→ Textauszug:
§ §
Wie familiengerecht ist Deutschlands Wissenschaftssystem?

gemeinsam mit Veronika Lipphardt und Giesela Rühl, unter Mitarbeit von Karoline Seifert
Eine Veröffentlichung der Jungen Akademie, Berlin 2016

 
 
Die Vereinbarkeit von Wissenschaft und Familie gehört zu den Themen, die junge Wissenschaftlerinnen und Wissenschaftler – und deshalb auch uns als Mitglieder der Jungen Akademie (JA) – in besonderer Weise beschäftigen. Wer die öffentlich geführten Diskussionen aufmerksam verfolgt, kann allerdings zwei Dinge beobachten:

Erstens, der Diskurs über die Vereinbarkeit von Wissenschaft und Familie ist im Wesentlichen negativ geprägt. In einschlägigen Publikationen wird regelmäßig nur über die Probleme berichtet, denen Wissenschaftlerinnen und Wissenschaftler begegnen, die eine Familie gründen wollen oder haben. Auf mögliche und bewährte Lösungen wird selten hingewiesen. Auch die Vorteile der Wissenschaft im Vergleich zu anderen Berufen werden kaum erwähnt.
§ §
→ Erhobene Daten:
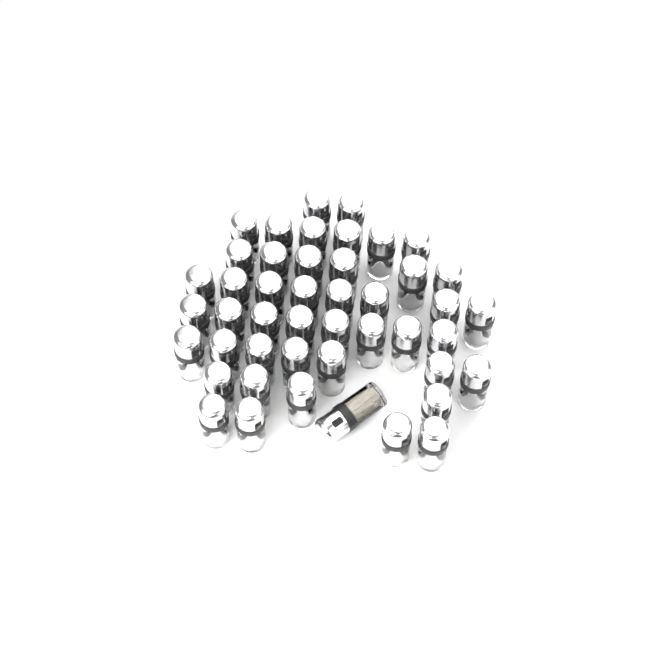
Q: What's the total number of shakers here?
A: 46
§ §
→ Aufgaben:
1. Beantworten Sie anhand des Texts über Wissenschaft und Familie:
(a) Von wem und in welchem Jahr wurde die Veröffentlichung herausgegeben?
(b) Wie wird der Diskurs über die Vereinbarkeit von Wissenschaft und Familie insgesamt charakterisiert?
(c) Worauf wird in einschlägigen Publikationen laut dem Text selten hingewiesen?
2. Setzen Sie den Text über Wissenschaft und Familie im Anschluss an seinen letzten Satz fort.

→ Lösungen:
1.
(a) Von der Jungen Akademie, 2016 in Berlin.
(b) Als im Wesentlichen negativ geprägt.
(c) Auf mögliche und bewährte Lösungen.

2.
Zweitens, obwohl einschlägige Publikationen auf einige zentrale Probleme hinweisen, werden längst nicht alle Probleme beleuchtet, die die Vereinbarkeit von Wissenschaft und Familie im Alltag mit sich bringt. So wird oft darauf hingewiesen, dass die in der Wissenschaft übliche Befristung von Arbeitsverhältnissen junge Wissenschaftlerinnen und Wissenschaftler von der Familiengründung abhält. Andere Probleme – zum Beispiel die im Wissenschaftsbetrieb in besonderer Weise geforderte Mobilität – scheinen demgegenüber bislang noch nicht in das Bewusstsein einer breiteren Öffentlichkeit durchgedrungen zu sein.

Aus beiden Beobachtungen zusammen entstand im Kreis der JA der Wunsch, ein realistischeres Bild von den Herausforderungen zu zeichnen, die die Vereinbarkeit von Wissenschaft und Familie mit sich bringt. Das richtige Instrument war schnell gefunden: eine interaktive Dialogplattform. Sie ging als Projekt der JA am 1. Juni 2015 unter www.blog.diejungeakademie.de online und bot bis zum 30. September 2015 die Möglichkeit, einschlägige Erfahrungsberichte, Meinungen, Empfehlungen und Wünsche zu posten, die wiederum von anderen Nutzerinnen und Nutzern kommentiert werden konnten.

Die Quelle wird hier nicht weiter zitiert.